Bisweilen ist es einfach besser, dass die Menschen im Land nicht alles wissen. Zum Beispiel die Inhalte eines Vertrages, den die alte Bundesregierung zum 1. April 2020 mit einer Werbeagentur zur „Unterstützung bei der Konzeption und Durchführung von Kommunikationsdienstleistungen“ im Zusammenhang mit der Pandemie abgeschlossen hat. Die smarten Marketingtypen versorgen uns seit bald zwei Jahren mit immer wieder neuen Erbauungen zum Thema „Bleiben Sie gesund“ und „Ärmel hoch“. Im TV bekommt jetzt sogar der Weihnachtsmann eine Spritze verpasst, weil „wirkt auch, wenn man nicht dran glaubt“.
Nach Auskunft des Bundesgesundheitsministeriums geschätzt 22 Millionen Euro umfasst das Auftragsvolumen des Deals und das – fast noch unglaublicher – „für die Dauer von vier Jahren“. Da behaupte noch einer, unsere politischen Führer agierten nicht vorausschauend. Aber noch einmal: Nicht alles ist publikumstauglich, zumal in diesem Fall schon der Name der Berliner PR-Bude (mit Hamburger Hauptsitz) Stoff für wirrste Verschwörungsmythen liefern würde: Scholz & Friends.
Sonst aber spielen die Sozialdemokraten mit komplett offenen Karten. „Vor dem Hintergrund sinkender Einnahmen und steigender Ausgaben ist Sponsoring für uns unerlässlich“, enthüllt der Vorstand in seiner Richtlinie „zur Zusammenarbeit mit Ausstellern und Sponsoren“. Wer wollte das der SPD krummnehmen? Wo doch nur noch so wenige ihr Kreuzchen bei den Sozen machen, müssen halt alternative Einnahmequellen her. Letztlich sind die Wähler selbst schuld daran, dass sich die Parteien nach anderen Anhängern umsehen.
Zu Gast bei Freunden
Und zur Wahrheit gehört auch: Einen Reibach macht das Willy-Brandt-Haus mit all dem auch nicht. Wie die SPD-Pressestelle auf Anfrage der NachDenkSeiten am Donnerstag mitteilte, lassen sich die Sponsoren ihre „Logopräsenz“ lediglich 1.500 Euro kosten. Schließlich verlangen die Vorgaben, dass Leistung und Gegenleistung „in einem angemessenen Verhältnis zueinander stehen“. Bei einem BioNTech-Gewinn nach Steuern von über sieben Milliarden Euro nach den ersten drei Quartalen 2021 erscheinen 1.500 Euro sogar verhältnismäßig günstig. Aber das war ja längst nicht alles an Ausgaben. Schließlich ist Pfizer schon in der Vergangenheit „regelmäßig“ bei SPD-Parteitagen präsent gewesen. Und da „kein Verstoß (…) gegen die interne Sponsoringrichtlinie der SPD vorliegt, wäre ein Ausschluss nicht begründbar“, erklärte Sprecher Philipp Geiger.

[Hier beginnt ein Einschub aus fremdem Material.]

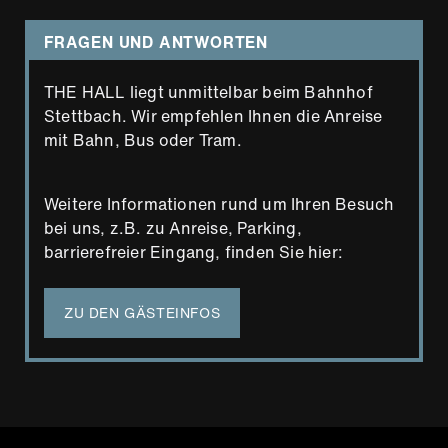
FRAGEN UND ANTWORTEN
THE HALL liegt unmittelbar beim Bahnhof
Stettbach. Wir empfehlen Ihnen die Anreise
mit Bahn, Bus oder Tram.
Weitere Informationen rund um Ihren Besuch
bei uns, z.B. zu Anreise, Parking,
barrierefreier Eingang, finden Sie hier:
ZU DEN GÄSTEINFOS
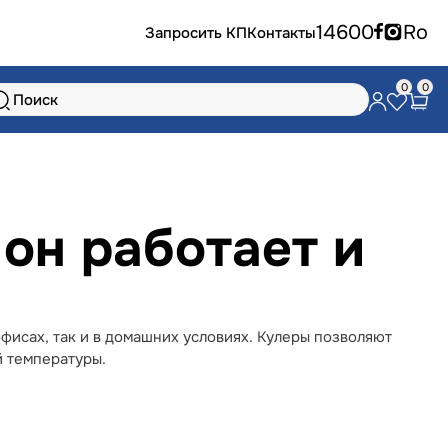
14600
Ro
Запросить КП
Контакты
0
0
 он работает и
офисах, так и в домашних условиях. Кулеры позволяют
й температуры.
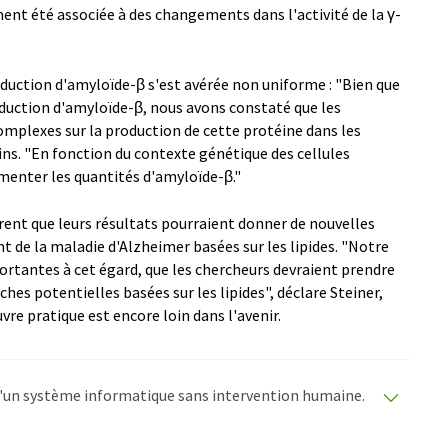
t été associée à des changements dans l'activité de la γ-
oduction d'amyloïde-β s'est avérée non uniforme : "Bien que
oduction d'amyloïde-β, nous avons constaté que les
complexes sur la production de cette protéine dans les
ns. "En fonction du contexte génétique des cellules
gmenter les quantités d'amyloïde-β."
èrent que leurs résultats pourraient donner de nouvelles
t de la maladie d'Alzheimer basées sur les lipides. "Notre
rtantes à cet égard, que les chercheurs devraient prendre
hes potentielles basées sur les lipides", déclare Steiner,
re pratique est encore loin dans l'avenir.
e d'un système informatique sans intervention humaine.
matiques pour présenter un plus large éventail
raduit avec traduction automatique, il est possible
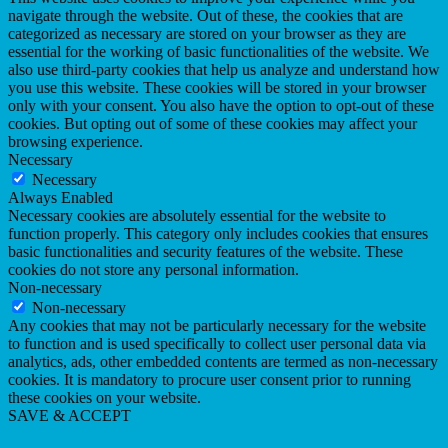
navigate through the website. Out of these, the cookies that are
categorized as necessary are stored on your browser as they are
essential for the working of basic functionalities of the website. We
also use third-party cookies that help us analyze and understand how
you use this website. These cookies will be stored in your browser
only with your consent. You also have the option to opt-out of these
cookies. But opting out of some of these cookies may affect your
browsing experience.
Necessary
Necessary
Always Enabled
Necessary cookies are absolutely essential for the website to
function properly. This category only includes cookies that ensures
basic functionalities and security features of the website. These
cookies do not store any personal information.
Non-necessary
Non-necessary
Any cookies that may not be particularly necessary for the website
to function and is used specifically to collect user personal data via
analytics, ads, other embedded contents are termed as non-necessary
cookies. It is mandatory to procure user consent prior to running
these cookies on your website.
SAVE & ACCEPT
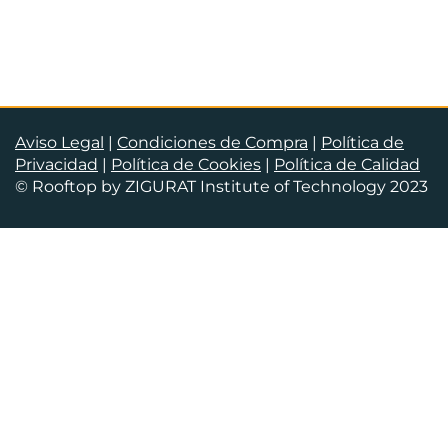
Aviso Legal
|
Condiciones de Compra
|
Política de
Privacidad
|
Política de Cookies
|
Política de Calidad
© Rooftop by ZIGURAT Institute of Technology 2023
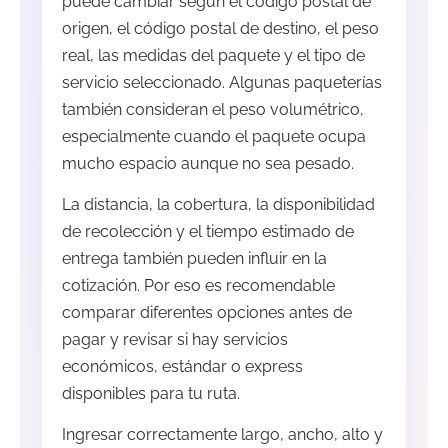
puede cambiar según el código postal de
origen, el código postal de destino, el peso
real, las medidas del paquete y el tipo de
servicio seleccionado. Algunas paqueterías
también consideran el peso volumétrico,
especialmente cuando el paquete ocupa
mucho espacio aunque no sea pesado.
La distancia, la cobertura, la disponibilidad
de recolección y el tiempo estimado de
entrega también pueden influir en la
cotización. Por eso es recomendable
comparar diferentes opciones antes de
pagar y revisar si hay servicios
económicos, estándar o express
disponibles para tu ruta.
Ingresar correctamente largo, ancho, alto y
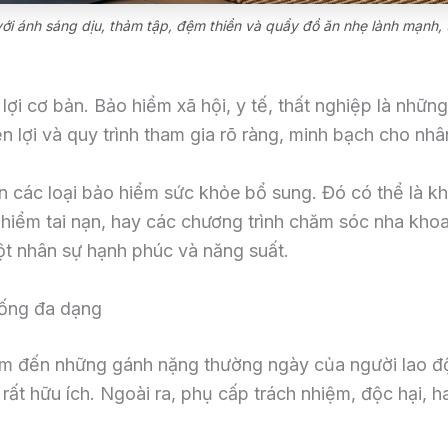
với ánh sáng dịu, thảm tập, đệm thiền và quầy đồ ăn nhẹ lành mạnh, 
lợi cơ bản. Bảo hiểm xã hội, y tế, thất nghiệp là nhữn
lợi và quy trình tham gia rõ ràng, minh bạch cho nhân
n các loại bảo hiểm sức khỏe bổ sung. Đó có thể là kh
 hiểm tai nạn, hay các chương trình chăm sóc nha kho
ột nhân sự hạnh phúc và năng suất.
sống đa dạng
âm đến những gánh nặng thường ngày của người lao độ
 rất hữu ích. Ngoài ra, phụ cấp trách nhiệm, độc hại, h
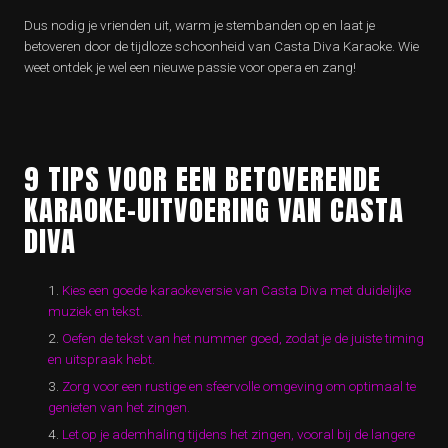
Dus nodig je vrienden uit, warm je stembanden op en laat je
betoveren door de tijdloze schoonheid van Casta Diva Karaoke. Wie
weet ontdek je wel een nieuwe passie voor opera en zang!
9 TIPS VOOR EEN BETOVERENDE
KARAOKE-UITVOERING VAN CASTA
DIVA
Kies een goede karaokeversie van Casta Diva met duidelijke
muziek en tekst.
Oefen de tekst van het nummer goed, zodat je de juiste timing
en uitspraak hebt.
Zorg voor een rustige en sfeervolle omgeving om optimaal te
genieten van het zingen.
Let op je ademhaling tijdens het zingen, vooral bij de langere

So sieht man das wohl auch bei der CDU und der FDP, wo der Pharmariese ebenfalls immer wieder seine Aufwartung macht. Da kommt, wie eingangs bemerkt, einiges zusammen – was zusammen gehört. „Wir danken für die Unterstützung“, sagt die SPD. „Milliarden Dank zurück“, hört man im Geiste die BioNTech-Bosse sagen. Aber wofür denn?